Writing more than 50 millions from Pyspark df to PostgresSQL, best efficient approach

What would be the most efficient way to insert millions of records say 50-million from a Spark dataframe to Postgres Tables.
I have done this from spark to
MSSQL in the past by making use of bulk copy and batch size option which was successful too.
Is there something similar that can be here for Postgres?
Adding the code I have tried and the time it took to run the process:
def inserter():
start = timer()
sql_res.write.format("jdbc").option("numPartitions","5").option("batchsize","200000")\
.option("url", "jdbc:postgresql://xyz.com:5435/abc_db") \
.option("dbtable", "public.full_load").option("user", "root").option("password", "password").save()
end = timer()
print(timedelta(seconds=end-start))
inserter()
So I did the above approach for 10 million records and had 5 parallel connections as specified in numPartitions and also tried batch size of 200k.
The total time it took for the process was 0:14:05.760926 (fourteen minutes and five seconds).

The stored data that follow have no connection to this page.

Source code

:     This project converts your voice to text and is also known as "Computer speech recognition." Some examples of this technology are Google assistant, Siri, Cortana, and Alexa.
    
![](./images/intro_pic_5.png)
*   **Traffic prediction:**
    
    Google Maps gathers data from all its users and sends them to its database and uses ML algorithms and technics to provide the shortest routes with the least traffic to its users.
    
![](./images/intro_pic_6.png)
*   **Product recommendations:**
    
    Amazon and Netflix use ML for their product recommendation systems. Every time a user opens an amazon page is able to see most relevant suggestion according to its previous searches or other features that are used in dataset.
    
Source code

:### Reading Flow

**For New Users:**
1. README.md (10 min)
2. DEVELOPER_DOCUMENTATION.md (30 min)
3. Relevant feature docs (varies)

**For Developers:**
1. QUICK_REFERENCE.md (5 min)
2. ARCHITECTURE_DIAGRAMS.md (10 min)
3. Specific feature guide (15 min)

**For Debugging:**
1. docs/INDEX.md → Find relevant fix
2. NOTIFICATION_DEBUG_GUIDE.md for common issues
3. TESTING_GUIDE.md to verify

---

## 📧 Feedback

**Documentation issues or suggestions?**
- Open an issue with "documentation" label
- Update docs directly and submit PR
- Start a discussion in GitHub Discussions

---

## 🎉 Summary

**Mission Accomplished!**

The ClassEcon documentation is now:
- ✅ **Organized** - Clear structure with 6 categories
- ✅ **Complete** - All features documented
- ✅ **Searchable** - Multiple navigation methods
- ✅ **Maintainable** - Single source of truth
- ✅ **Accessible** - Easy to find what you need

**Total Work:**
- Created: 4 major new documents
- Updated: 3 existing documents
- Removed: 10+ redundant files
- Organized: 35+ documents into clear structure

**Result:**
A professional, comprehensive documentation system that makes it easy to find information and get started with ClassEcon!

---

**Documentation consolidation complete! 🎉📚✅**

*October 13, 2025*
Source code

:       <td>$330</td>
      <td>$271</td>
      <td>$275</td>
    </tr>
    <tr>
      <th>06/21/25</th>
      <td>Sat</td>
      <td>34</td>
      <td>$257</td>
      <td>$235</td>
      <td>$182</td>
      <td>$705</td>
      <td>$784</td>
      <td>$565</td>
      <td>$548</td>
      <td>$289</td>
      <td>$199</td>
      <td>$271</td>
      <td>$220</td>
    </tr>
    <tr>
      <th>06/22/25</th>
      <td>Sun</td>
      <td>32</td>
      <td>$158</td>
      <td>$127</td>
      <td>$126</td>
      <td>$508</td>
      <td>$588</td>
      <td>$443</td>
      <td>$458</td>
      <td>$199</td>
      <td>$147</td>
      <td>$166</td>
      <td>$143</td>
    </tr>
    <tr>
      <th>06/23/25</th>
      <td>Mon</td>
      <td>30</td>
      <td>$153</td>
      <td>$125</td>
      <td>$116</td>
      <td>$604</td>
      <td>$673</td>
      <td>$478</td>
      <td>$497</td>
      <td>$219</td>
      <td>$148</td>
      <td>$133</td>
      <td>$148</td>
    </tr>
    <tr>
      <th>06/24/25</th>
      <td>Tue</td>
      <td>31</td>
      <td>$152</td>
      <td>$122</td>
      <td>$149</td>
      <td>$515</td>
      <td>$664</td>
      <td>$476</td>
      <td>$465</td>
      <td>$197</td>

Is there any other efficient approach which would reduce the time?
What would be the efficient or optimal batch size I can use ? Will increasing my batch size do the job quicker ? Or opening multiple connections i.e > 5 help me make the process quicker ?
On an average 14 mins for 10 million records is not bad, but looking for people out there who would have done this before to help answer this question.
I actually did kind of the same work a while ago but using Apache Sqoop.
I would say that for answering this questions we have to try to optimize the communication between Spark and PostgresSQL, specifically the data flowing from Spark to PostgreSql.
But be careful, do not forget Spark side. It does not make sense to execute mapPartitions if the number of partitions is too high compared with the number of maximum connections which
PostgreSQL support, if you have too many partitions and you are opening a connection for each one, you will probably have the following error org.postgresql.util.PSQLException: FATAL: sorry, too many clients already.
In order to tune the insertion process I would approach the problem following the next steps:
Remember the number of partitions is important. Check the number of partitions and then adjust it based on the number of parallel connection you want to have. You might want to have one connection per partition, so I would suggest to check coalesce, as is mentioned here.
Check the max number of connections which your postgreSQL instance support and you want to increase the number.
For inserting data into PostgreSQL is recommended using COPY command. Here is also a more elaborated answer about how to speed up postgreSQL insertion.
Finally, there is no silver bullet to do this job. You can use all the tips I mentioned above but it will really depends on your data and use cases.